L'homme de Vulcain

L'homme de Vulcain

Joseph Guillet avançait d'un pas assuré dans les ténèbres. Il aimait ce moment avant la naissance de l'aube où tout est silence dans son atelier. Seul, il pouvait flâner dans cet antre qui bruissait d'agitation et de tintamarre dans la journée.

Toujours dans l'obscurité, il arrêta sa marche intuitive, se pencha légèrement et souffla puissamment. Cela eut pour effet de déclencher un rougeoiement qui satisfit notre homme : son outil de travail était toujours vivant. Alors, il actionna une poignée qui provoqua un long soupir. Tel le réveil d'un volcan, le charbon de la forge s'enflamma instantanément en jetant dans l'air de petites étoiles incandescentes. Un halo rouge éclaira le visage de notre homme, unique surface claire dans ce lieu sombre que des décennies de fumée avaient imprégné de suie et de goudron.

"Salut Joseph ! Je savions bien te trouver là de si bonne heure".

Joseph, d'abord surpris par cette intrusion soudaine, attendit que son interlocuteur fut visible pour lui répondre : "Bonjour Auguste. Te voilà déjà déjouquer ?

- J'ai pas dormi de la nuit. J'ai une dent qui me fait un mal ! Je veux que tu me l'arraches !

- Je suis maréchal, c'est pas mon boulot !

- Mais si ! Tu coupes les cornes des génisses. Alors tu peux bien t'arranger d'une dent. "

Joseph Guillet était sollicité pour toutes sortes de travaux dans sa forge : réparer une fourche, aiguiser une barre de charrue, boiter une roue, mettre une pièce à un couvercle de marmite, souder une clef, ferrer des bœufs, cautériser des plaies à des bestiaux… Dans les cas d'urgence, il acceptait même d'extraire les dents.

Il alluma un bec de gaz acétylène. A cette lumière, il examina la dentition d'Auguste au travers de son lorgnon. Il identifia le chicot responsable de la douleur. Alors, il passa un fil autour de la dent et le noua solidement. Il invita ensuite son patient à s'asseoir sur un tabouret. Auguste n'en menait pas large, attendant anxieusement que le forgeron commença à tirer sur le fil.

Mais il n'en fit rien. Il attacha simplement l'autre extrémité du fil à l'enclume. Auguste respira d'aise face à ce répit. Joseph l'oublia pour se diriger vers le foyer de la forge. Après quelques coups de soufflet, il enfonça une barre de charrue dans les charbons brûlants.

"Depuis qu'il a mouillé lundi, tout le monde veut labourer. Alors, ils s'emmènent avec leurs barres et il faudrait les aiguiser tout de suite.
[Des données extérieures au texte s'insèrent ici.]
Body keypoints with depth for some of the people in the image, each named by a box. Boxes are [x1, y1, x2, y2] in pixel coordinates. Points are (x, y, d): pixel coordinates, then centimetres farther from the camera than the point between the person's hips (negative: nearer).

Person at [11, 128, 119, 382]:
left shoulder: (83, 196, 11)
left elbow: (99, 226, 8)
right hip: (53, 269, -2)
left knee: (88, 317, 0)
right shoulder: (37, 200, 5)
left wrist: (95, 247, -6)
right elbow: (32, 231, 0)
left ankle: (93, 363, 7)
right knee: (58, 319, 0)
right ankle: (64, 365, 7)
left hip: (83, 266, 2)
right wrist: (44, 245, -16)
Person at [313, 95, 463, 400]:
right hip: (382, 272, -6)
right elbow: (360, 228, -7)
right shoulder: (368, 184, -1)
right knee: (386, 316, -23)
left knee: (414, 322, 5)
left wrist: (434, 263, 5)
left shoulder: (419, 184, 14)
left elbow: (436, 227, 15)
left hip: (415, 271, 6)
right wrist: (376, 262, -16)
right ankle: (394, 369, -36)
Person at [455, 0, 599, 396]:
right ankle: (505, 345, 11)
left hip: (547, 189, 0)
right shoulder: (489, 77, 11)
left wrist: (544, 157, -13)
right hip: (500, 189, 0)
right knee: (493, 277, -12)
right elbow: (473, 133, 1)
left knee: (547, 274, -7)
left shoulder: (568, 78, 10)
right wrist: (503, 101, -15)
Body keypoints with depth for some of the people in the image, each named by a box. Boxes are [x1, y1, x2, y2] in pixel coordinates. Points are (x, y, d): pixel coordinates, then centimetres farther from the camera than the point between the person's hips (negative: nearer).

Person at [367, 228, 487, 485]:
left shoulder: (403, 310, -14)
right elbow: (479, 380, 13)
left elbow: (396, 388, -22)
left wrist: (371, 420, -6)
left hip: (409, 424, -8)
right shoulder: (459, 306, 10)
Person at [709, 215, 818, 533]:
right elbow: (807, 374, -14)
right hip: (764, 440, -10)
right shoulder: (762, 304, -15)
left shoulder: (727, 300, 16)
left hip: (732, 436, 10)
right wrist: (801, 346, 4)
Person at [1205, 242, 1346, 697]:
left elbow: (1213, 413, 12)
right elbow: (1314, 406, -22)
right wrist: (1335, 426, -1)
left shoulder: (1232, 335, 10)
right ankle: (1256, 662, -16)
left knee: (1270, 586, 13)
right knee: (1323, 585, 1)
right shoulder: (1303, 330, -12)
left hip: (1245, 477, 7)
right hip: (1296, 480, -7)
Regarde celle-là, Auguste. Dans quel état elle est !

- Ouais, fit Auguste, gêné par le fil pour parler.

- Elle sera bien vite usée. Le gars va me reprocher la mauvaise qualité de la barre, mais ç'a jamais été fait pour labourer des pierres !

- Ouais, ouais ! acquiesça Auguste, attentif aux problèmes du forgeron.

- Il va en falloir des coups de marteau pour l'apointucher ! J'ai les bras moulus le soir. Je commence à me faire vieux.

- Mais non ! contredit Auguste pour le flatter.

- La barre est bien rouge, commenta Joseph en la tournant dans le charbon. C'est-y bien comme ça ? " questionna-t-il en la sortant du foyer et en la présentant à quelques centimètres des yeux d'Auguste.

Apeuré par la proximité du métal rougi, le malheureux se jeta en arrière en crachant la dent maintenue à l'enclume. Sa langue lui confirma qu'un trou s'était creusé dans sa mâchoire.

"Rince-toi la bouche" ordonna Joseph en tendant la bouteille d'alcool qui lui servait à panser les sabots des vaches. Réconforté, Auguste apprécia d'être libéré de sa dent aussi rapidement. Il n'eut pas à remercier longuement car le forgeron battait déjà le fer sans qu'on put l'interrompre.

L'atelier résonnait des coups de marteau qu'amplifiait l'enclume. Ils sonnèrent le lever du soleil qui jeta ses premières lueurs. Même en plein jour, l'homme de Vulcain restera un être aux pouvoirs mystérieux.